The new executive director of the U.N. Children's Fund, Henrietta Fore, warns conditions for millions of children in war-ravaged South Sudan are seriously worsening, as children face hunger, illness and possible death.
Fore has been on the job as UNICEF chief for only 23 days. Yet, she thought it important to visit South Sudan, one of the biggest humanitarian crises in the world, to assess the situation and see what can be done.
She describes conditions as abysmal. She says the country is experiencing the worst food shortages in years, acute child malnutrition rates that already are above the emergency threshold of 15 percent, and escalating gender violence by all warring parties.
"Seventy percent of the children are out of school," she said. "One-third of those schools are closed either due to violence or teachers running away or villagers running away, so that there is no school. And, there is, as many of you know, 17 percent literacy in the country. It is just too low for any of us to feel that you can have a well-governed country or citizens that really will be able to govern their country."
South Sudan's government and rebels signed a cease-fire agreement in December.

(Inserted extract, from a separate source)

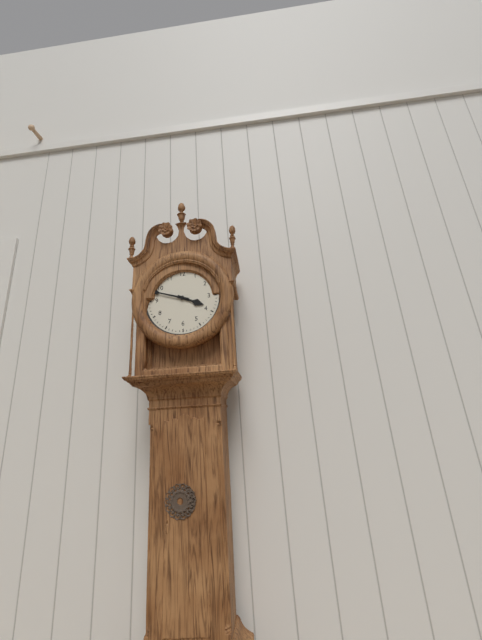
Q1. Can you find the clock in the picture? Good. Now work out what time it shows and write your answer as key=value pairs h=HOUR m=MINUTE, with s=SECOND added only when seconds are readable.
h=3 m=48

Fore says this gives her hope that people can move toward reconciliation and peace.
Another hopeful sign, she says, is the government's intention to release some child soldiers in the coming weeks. UNICEF reports more than 19,000 children have been recruited to fight by all the armed groups.
She says UNICEF is working hard to provide education, health, water and sanitation, and protection for children against violence. But, she says funding is not keeping pace with the needs.

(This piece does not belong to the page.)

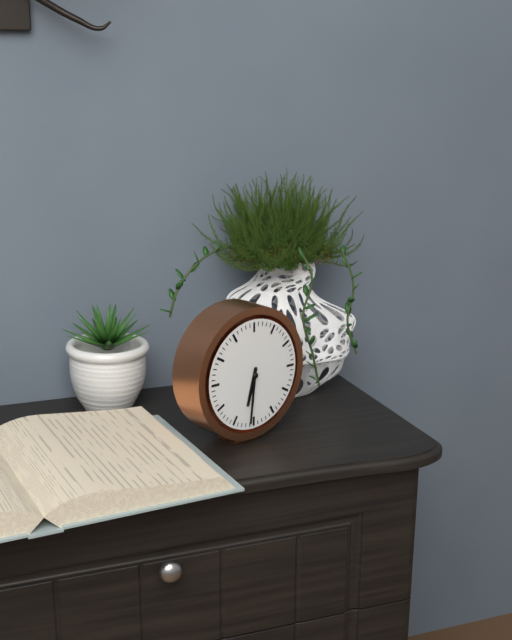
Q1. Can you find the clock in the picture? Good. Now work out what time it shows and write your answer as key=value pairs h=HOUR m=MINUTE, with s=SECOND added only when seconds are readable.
h=6 m=31
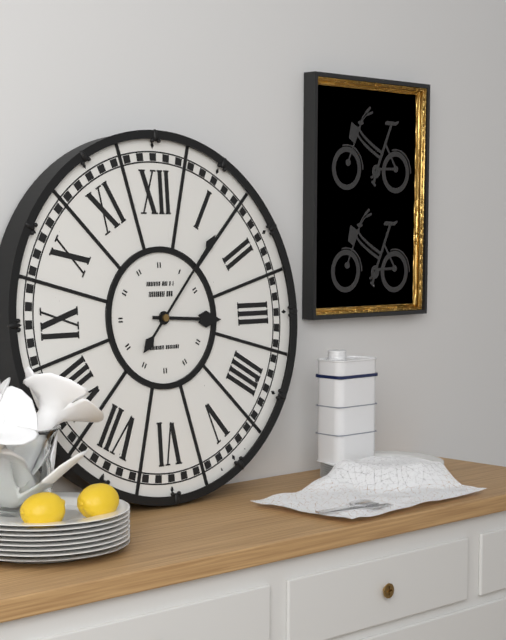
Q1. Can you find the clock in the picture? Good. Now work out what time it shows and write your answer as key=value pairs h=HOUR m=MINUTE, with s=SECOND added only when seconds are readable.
h=3 m=7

Most contributions come from governments. Fore tells VOA in addition to this source, UNICEF is exploring new partnerships in the private sector.
"We really are reaching out to corporations and foundations and individuals across the world," she said. "We think everyone should care about children and their lives and should care about young people.So, our purview is the ages from birth through 18 years old. And, that is a very critical element of all of our world."
The humanitarian crisis in South Sudan has gone on for so long, the UNICEF chief says she worries it is sometimes forgotten by the world at large. She urges nations to remain alert to what is happening there, as so many lives hang in the balance.